Hell or High Water ?


C’aurait pu… C’aurait dû…
Ah si seulement il y’avait eu un metteur en scène…
Mais bon Dieu, si seulement il avait su filmer.


Regarde:


Le sujet est bon.
Deux braqueurs de banques. Deux Texas Rangers à leurs trousses. Tout ça va mal finir… Le sujet est bon ! On le sait depuis l’invention du Western. Parce qu’il est question de justice. De se faire justice, quitte à enfreindre la loi… quitte à ne plus savoir qui fait le mal ou le bien, ni au nom de quoi on fait usage de la violence.


Le récit est bon.
Il nous surprend chaque fois qu’il peut. Il ne nous dit pas tout, tout de suite. il se met en place lentement. On est pas pris pour des idiots. C’est bien de pas être pris pour un con: c’est devenu rare. Du coup les deux abrutis de braqueurs du début, on ne sait plus très bien quoi en penser. On relativise, on change d’avis, de point de vue. C’est plus complexe qu’un Marvell.


Les personnages sont (presque) justes. Le vieux couple de Texas Rangers est certainement plus intéressant que les deux jeunes têtes brulées. La faute à deux comédiens très bons qui savent donner de l’épaisseur à ce qu’il jouent, (Jeff Bridges au bord du cabotinage mais, franchement on lui pardonne aisément, quand le pauvre Chris Pine a bien du mal à développer plus de 2 expressions de visages) mais surtout à une écriture un peu plus fine et moins proche de l’archétype. Les deux vieux croutons qui attendent sagement que les braqueurs se pointent sur leur prochaine cible… c’est drôle, c’est original. Et puis on creuse encore un peu ce sillon, les voleurs ne sont pas ceux qu’on croit: Le deuxième Texas rangers qui subit les blagues racistes (mais drôle j’y peux rien) de son collègue depuis des années a du sang de Peau Rouge dans les veines et il en connait un rayon en terme d’expropriation. Les vrais voleurs sont derrière des bureaux et dégainent leurs attachés-cases.

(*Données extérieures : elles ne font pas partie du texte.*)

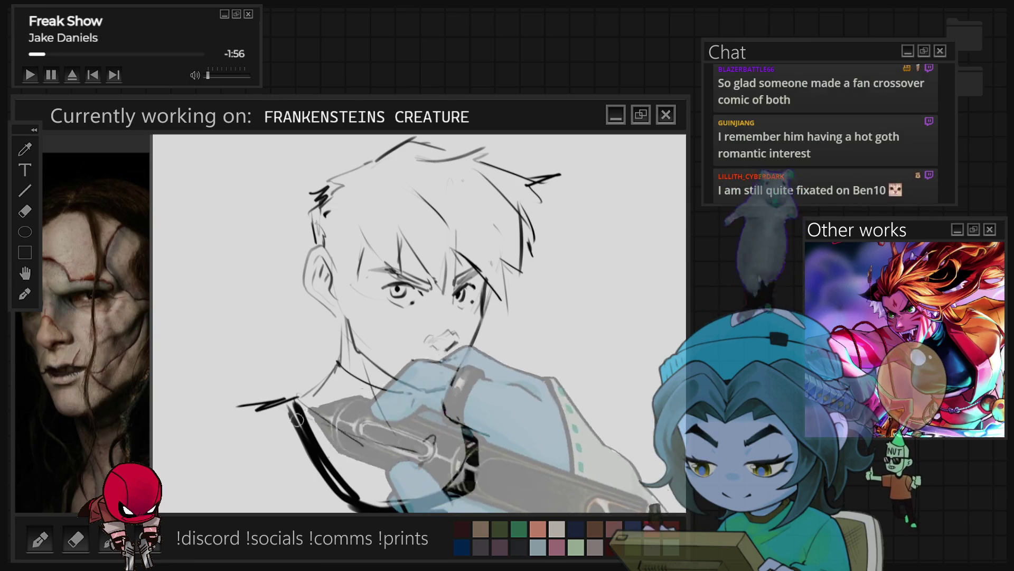
Fill both shirt shoulders with heavy black strokes, then undo the latest top hair strokes.
{"action": "mouse_move", "coordinate": [296, 407]}
{"action": "left_mouse_down"}
{"action": "mouse_move", "coordinate": [249, 420]}
{"action": "mouse_move", "coordinate": [258, 466]}
{"action": "mouse_move", "coordinate": [364, 508]}
{"action": "left_mouse_up"}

Le décor est juste, les seconds rôles sont tous parfaits. Le Texas. Les plaines infinies brûlées par l’incendie, les cowboys et leurs troupeaux en fuite, et la pauvreté crasse qui ronge tout. La pauvreté, la misère, la bêtise. Ce cocktail inflammable qui n’attend qu’une étincelle, puisqu’ici tout le monde porte une arme. Le flegme des Texans, leur âpreté, leur dignité, leur fierté. Le véritable sel de ce qui ne serait qu’un vulgaire film d’action sans eux.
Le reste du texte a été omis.